You should see log lines with Splunk response status code in debug mode.

vinitmasaun commented 3 years ago

Also, there are security vulnerabilities that have been flagged for this helm chart as well. The security scan is done by twistlock.

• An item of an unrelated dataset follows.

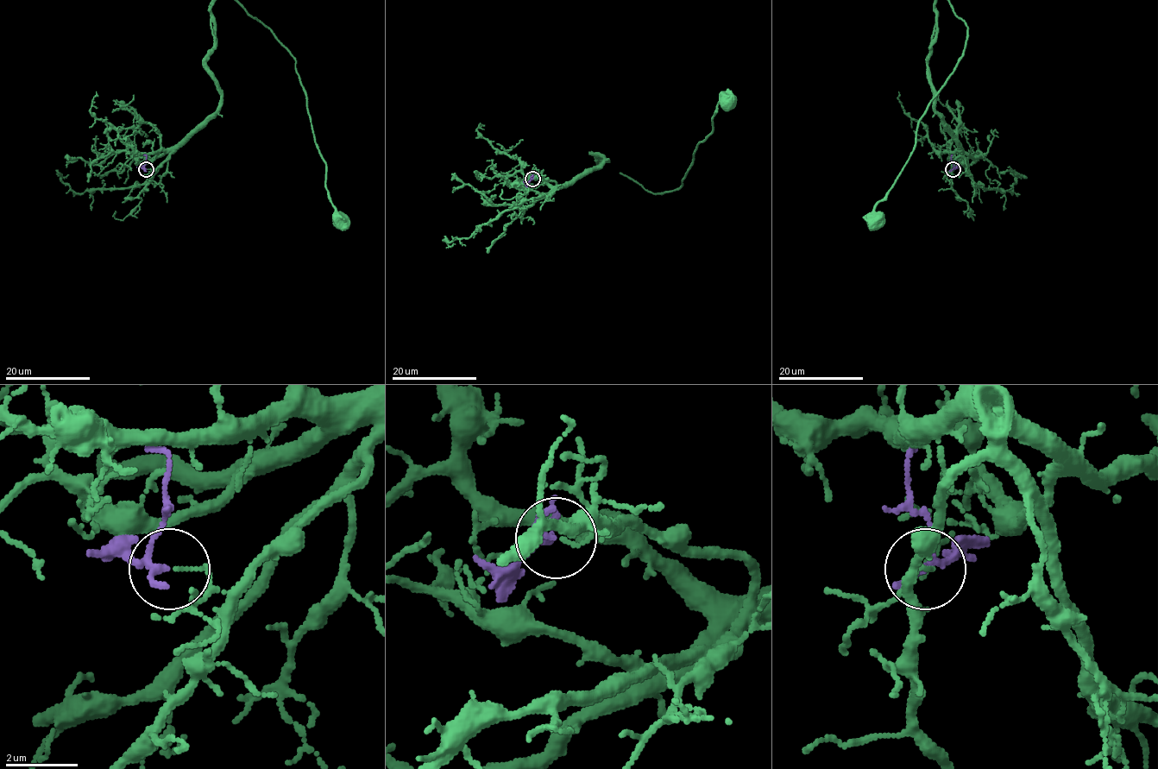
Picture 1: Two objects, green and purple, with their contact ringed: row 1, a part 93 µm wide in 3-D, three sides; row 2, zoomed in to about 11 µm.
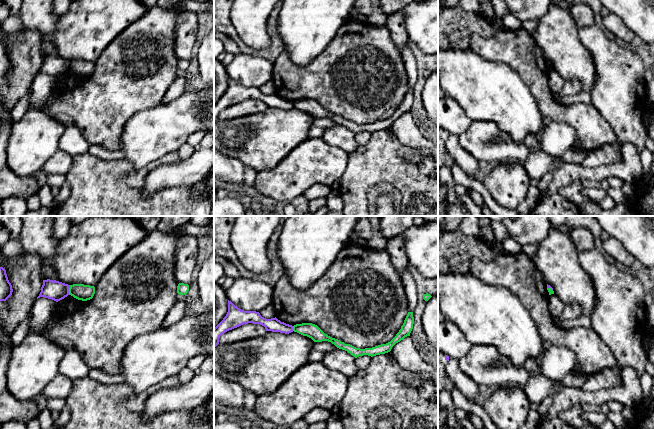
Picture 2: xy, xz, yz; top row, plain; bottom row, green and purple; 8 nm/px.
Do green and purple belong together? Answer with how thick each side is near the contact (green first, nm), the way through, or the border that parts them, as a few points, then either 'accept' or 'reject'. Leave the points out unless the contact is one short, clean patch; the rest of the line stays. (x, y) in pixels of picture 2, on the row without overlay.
130/160 nm | reject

CVE-2019-13115 46 OS high libssh2   1.8.0-r2 BSD 8.1 fixed in 1.9.0-r0
CVE-2019-17498 46 OS high libssh2   1.8.0-r2 BSD 8.1 fixed in 1.9.0-r1
CVE-2019-3855 46 OS high libssh2   1.8.0-r2 BSD 8.8 fixed in 1.8.1-r0
CVE-2019-3856 46 OS high libssh2   1.8.0-r2 BSD 8.8 fixed in 1.8.1-r0
CVE-2019-3857 46 OS high libssh2   1.8.0-r2 BSD 8.8 fixed in 1.8.1-r0
CVE-2019-3858 46 OS critical libssh2   1.8.0-r2 BSD 9.1 fixed in 1.8.1-r0
CVE-2019-3859 46 OS critical libssh2   1.8.0-r2 BSD 9.1 fixed in 1.8.1-r0
CVE-2019-3860 46 OS critical libssh2   1.8.0-r2 BSD 9.1 fixed in 1.8.1-r0
CVE-2019-3861 46 OS critical libssh2   1.8.0-r2 BSD 9.1 fixed in 1.8.1-r0
CVE-2019-3862 46 OS critical libssh2   1.8.0-r2 BSD 9.1 fixed in 1.8.1-r0
CVE-2019-3863 46 OS high libssh2   1.8.0-r2 BSD 8.8 fixed in 1.8.1-r0
CVE-2019-18276 46 OS high bash   4.4.19-r1 GPL3+ 7.8 fixed in 5.0.11-r1
CVE-2018-1000500 46 OS high busybox   1.27.2-r8 GPL2 8.1  
CVE-2018-1000517 46 OS critical busybox   1.27.2-r8 GPL2 9.8 fixed in 1.29.3-r10
CVE-2018-20679 46 OS high busybox   1.27.2-r8 GPL2 7.5 fixed in 1.30.1-r4
CVE-2019-5747 46 OS high busybox   1.27.2-r8 GPL2 7.5 fixed in 1.30.1-r4
CVE-2019-14697 46 OS critical musl-utils,musl musl 1.1.18-r3 MIT BSD GPL2+ 9.8 fixed in 1.1.18-r4
CVE-2018-0495 46 OS medium libressl2.6-libssl,libressl2.6-libcrypto libressl 2.6.3-r0 custom 4.7 fixed in 2.6.5-r0
CVE-2018-0732 46 OS high libressl2.6-libssl,libressl2.6-libcrypto libressl 2.6.3-r0 custom 7.5 fixed in 2.6.5-r0
CVE-2018-12434 46 OS medium libressl2.6-libssl,libressl2.6-libcrypto libressl 2.6.3-r0 custom 4.7 fixed in 2.7.5-r0
CVE-2018-0500 46 OS critical libcurl,curl curl 7.59.0-r0 MIT 9.8 fixed in 7.61.0-r0
CVE-2018-1000300 46 OS critical libcurl,curl curl 7.59.0-r0 MIT 9.8 fixed in 7.60.0-r0
CVE-2018-1000301 46 OS critical libcurl,curl curl 7.59.0-r0 MIT 9.1 fixed in 7.60.0-r0
CVE-2018-14618 46 OS critical libcurl,curl curl 7.59.0-r0 MIT 9.8 fixed in 7.61.1-r0
CVE-2018-16839 46 OS critical libcurl,curl curl 7.59.0-r0 MIT 9.8 fixed in 7.61.1-r1
CVE-2018-16840 46 OS critical libcurl,curl curl 7.59.0-r0 MIT 9.8 fixed in 7.61.1-r1
CVE-2018-16842 46 OS critical libcurl,curl curl 7.59.0-r0 MIT 9.1 fixed in 7.61.1-r1
CVE-2018-16890 46 OS high libcurl,curl curl 7.59.0-r0 MIT 7.5 fixed in 7.61.1-r2
CVE-2019-3822 46 OS critical libcurl,curl curl 7.59.0-r0 MIT 9.8 fixed in 7.61.1-r2
CVE-2019-3823 46 OS high libcurl,curl curl 7.59.0-r0 MIT 7.5 fixed in 7.61.1-r2
CVE-2019-5481 46 OS critical libcurl,curl curl 7.59.0-r0 MIT 9.8 fixed in 7.61.1-r3
CVE-2019-5482 46 OS critical libcurl,curl curl 7.59.0-r0 MIT 9.8 fixed in 7.61.1-r3
CVE-2018-10754 46 OS low ncurses-libs,ncurses-terminfo,ncurses-terminfo-base ncurses 6.0_p20171125-r0 MIT 0 fixed in 6.0_p20171125-r1
CVE-2019-17594 46 OS medium ncurses-libs,ncurses-terminfo,ncurses-terminfo-base ncurses 6.0_p20171125-r0 MIT 5.3 fixed in 6.2_p20200523-r0
CVE-2019-17595 46 OS medium ncurses-libs,ncurses-terminfo,ncurses-terminfo-base ncurses 6.0_p20171125-r0 MIT 5.4 fixed in 6.2_p20200523-r0
  41 CIS high         0  
sylr commented 3 years ago

These CVE do not concern the alertmanager-splunkbot as the Docker image is built from the scratch image.

vinitmasaun commented 3 years ago

You should see log lines with Splunk response status code in debug mode.

How do I turn on debug mode for this chart?

vinitmasaun commented 3 years ago

These CVE do not concern the alertmanager-splunkbot as the Docker image is built from the scratch image.

I am not building my own docker image. The image being pulled is the one thats defined in this chart:

sylr/alertmanager-splunkbot:latest

sylr commented 3 years ago

You should see log lines with Splunk response status code in debug mode.

How do I turn on debug mode for this chart?

I don't know I don't provide the chart.

These CVE do not concern the alertmanager-splunkbot as the Docker image is built from the scratch image.

I am not building my own docker image. The image being pulled is the one thats defined in this chart:

sylr/alertmanager-splunkbot:latest

Please use quay.io/sylr/alertmanager-splunkbot:latest not sylr/alertmanager-splunkbot:latest.